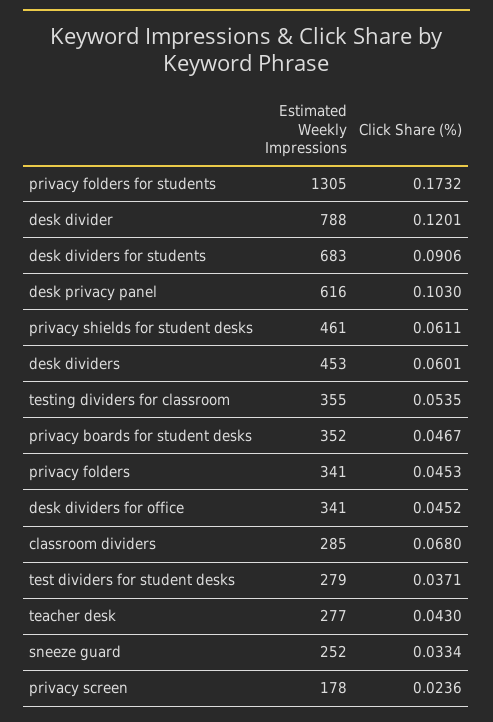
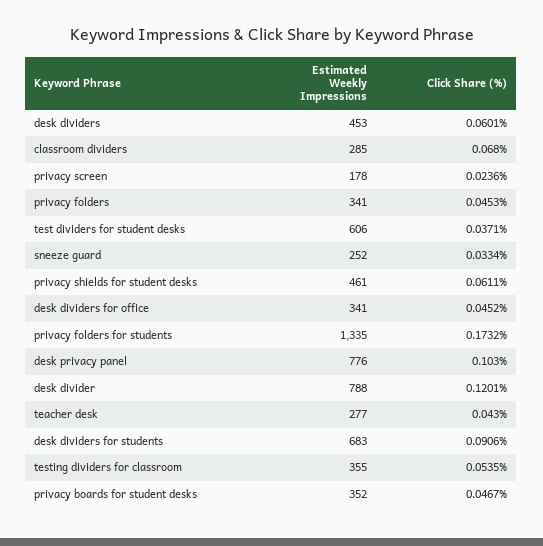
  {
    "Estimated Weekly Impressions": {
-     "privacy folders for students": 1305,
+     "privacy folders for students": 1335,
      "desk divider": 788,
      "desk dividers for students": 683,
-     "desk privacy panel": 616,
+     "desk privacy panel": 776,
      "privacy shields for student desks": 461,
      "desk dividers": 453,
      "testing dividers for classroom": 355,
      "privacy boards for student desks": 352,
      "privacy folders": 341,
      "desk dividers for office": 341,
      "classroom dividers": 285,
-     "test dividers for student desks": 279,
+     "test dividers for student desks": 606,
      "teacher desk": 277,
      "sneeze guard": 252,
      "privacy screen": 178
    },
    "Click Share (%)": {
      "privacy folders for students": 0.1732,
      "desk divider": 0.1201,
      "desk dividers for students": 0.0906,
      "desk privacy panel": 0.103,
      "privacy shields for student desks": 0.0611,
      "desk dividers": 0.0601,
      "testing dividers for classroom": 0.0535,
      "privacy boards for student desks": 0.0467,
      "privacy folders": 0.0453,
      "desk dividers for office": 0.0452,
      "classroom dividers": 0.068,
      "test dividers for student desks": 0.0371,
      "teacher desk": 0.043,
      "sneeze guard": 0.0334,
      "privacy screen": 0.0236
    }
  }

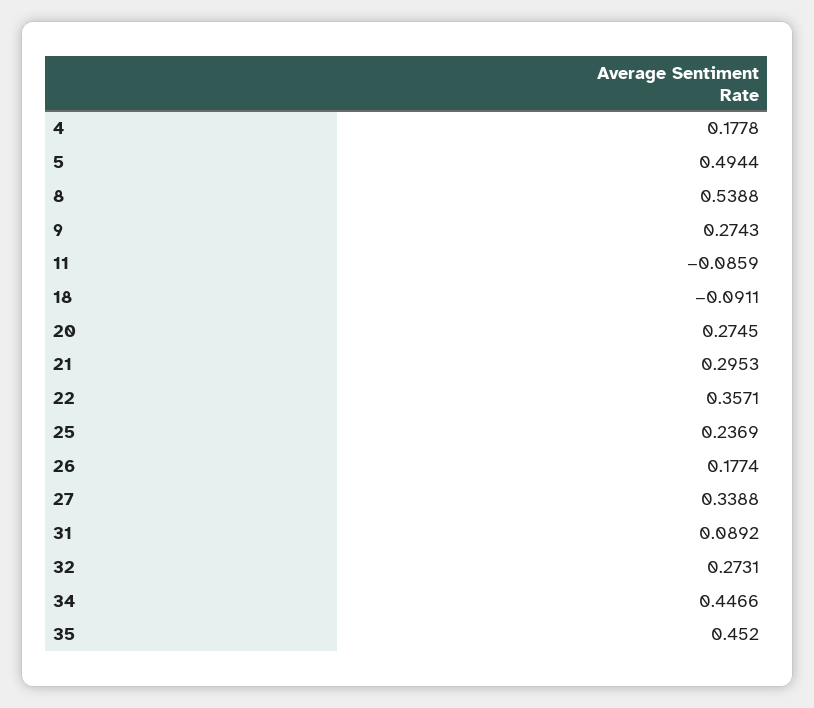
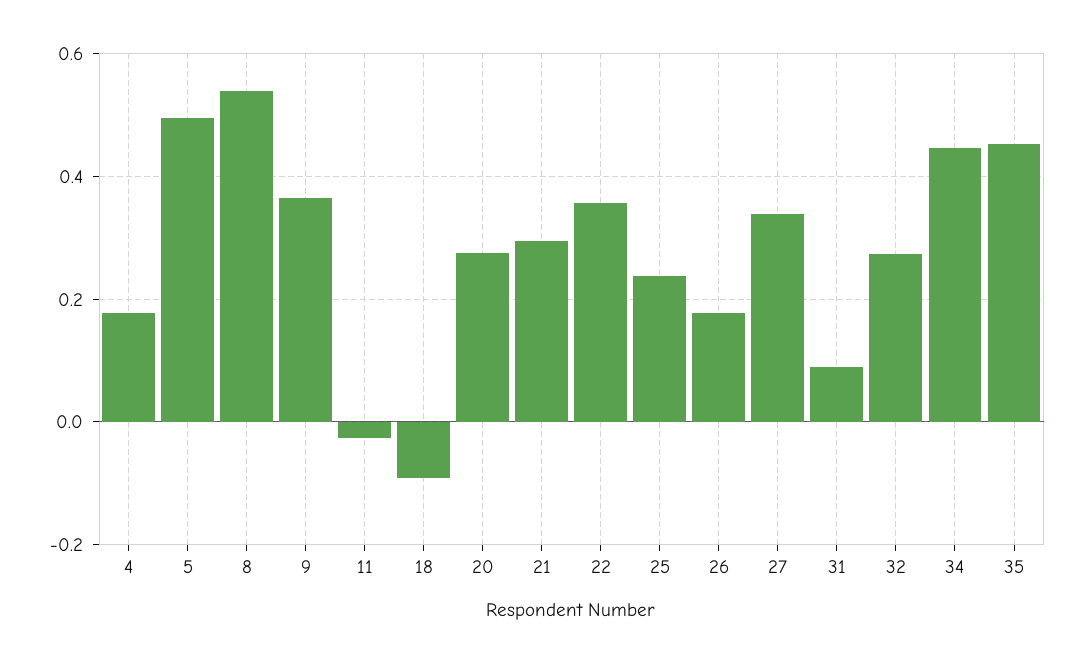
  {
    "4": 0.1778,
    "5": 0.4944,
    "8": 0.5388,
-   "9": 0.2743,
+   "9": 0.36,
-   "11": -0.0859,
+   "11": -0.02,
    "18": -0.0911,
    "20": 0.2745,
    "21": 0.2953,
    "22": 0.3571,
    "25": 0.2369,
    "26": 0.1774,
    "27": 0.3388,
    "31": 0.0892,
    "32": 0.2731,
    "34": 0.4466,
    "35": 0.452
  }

-.-.-

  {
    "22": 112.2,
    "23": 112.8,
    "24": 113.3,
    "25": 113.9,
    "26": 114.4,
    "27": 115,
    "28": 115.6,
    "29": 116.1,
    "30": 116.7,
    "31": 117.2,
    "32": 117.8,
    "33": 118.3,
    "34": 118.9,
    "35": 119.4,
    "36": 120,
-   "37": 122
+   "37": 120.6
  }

-.-.-

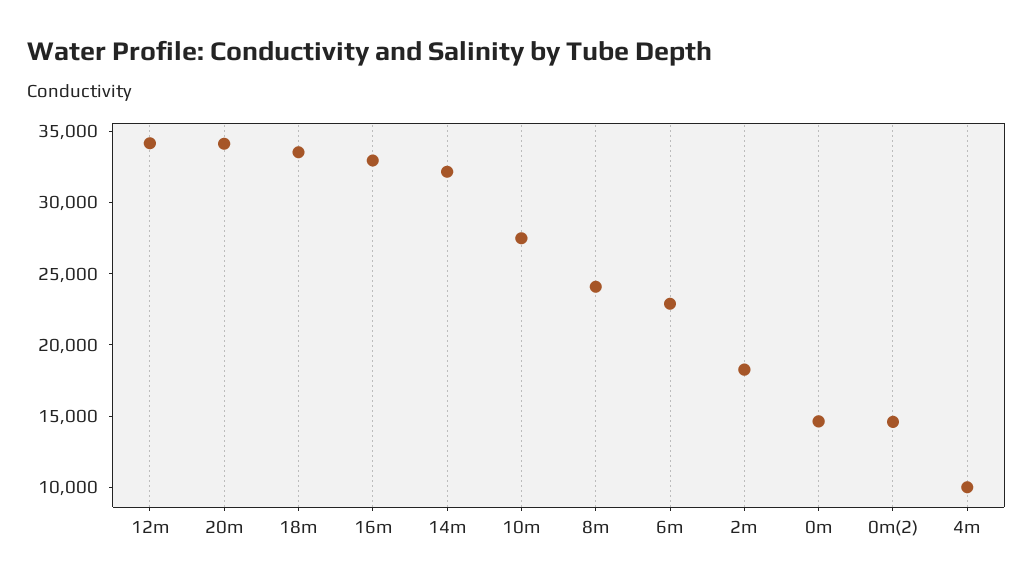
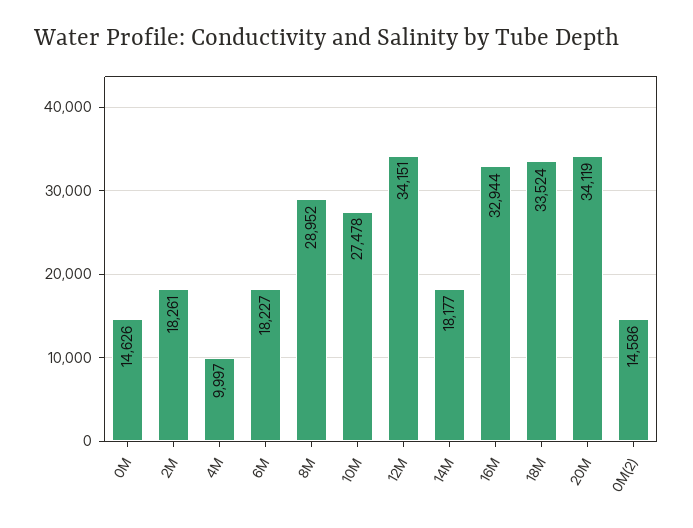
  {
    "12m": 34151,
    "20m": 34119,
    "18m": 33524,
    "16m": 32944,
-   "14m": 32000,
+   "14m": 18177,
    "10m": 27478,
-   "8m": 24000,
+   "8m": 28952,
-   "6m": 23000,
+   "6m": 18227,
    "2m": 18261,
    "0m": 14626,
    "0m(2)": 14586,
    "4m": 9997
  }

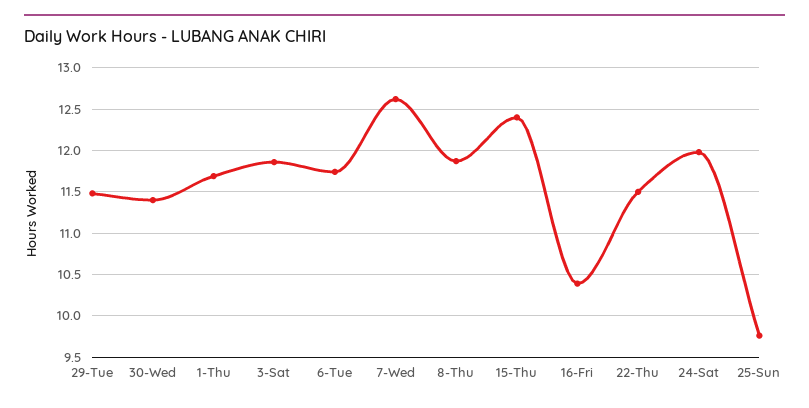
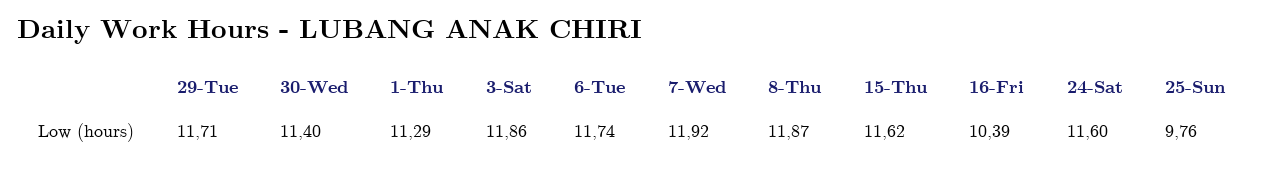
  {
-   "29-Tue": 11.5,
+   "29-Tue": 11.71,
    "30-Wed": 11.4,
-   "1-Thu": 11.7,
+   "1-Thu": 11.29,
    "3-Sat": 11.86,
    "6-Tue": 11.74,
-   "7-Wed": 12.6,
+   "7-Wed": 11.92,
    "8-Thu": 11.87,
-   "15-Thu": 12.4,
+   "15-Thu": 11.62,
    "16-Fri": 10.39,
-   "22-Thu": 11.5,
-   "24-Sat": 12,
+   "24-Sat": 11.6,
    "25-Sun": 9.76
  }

-.-.-

Copy all lines from the entries that contain the word "panel".

-     "desk privacy panel": 616,
+     "desk privacy panel": 776,
      "desk privacy panel": 0.103,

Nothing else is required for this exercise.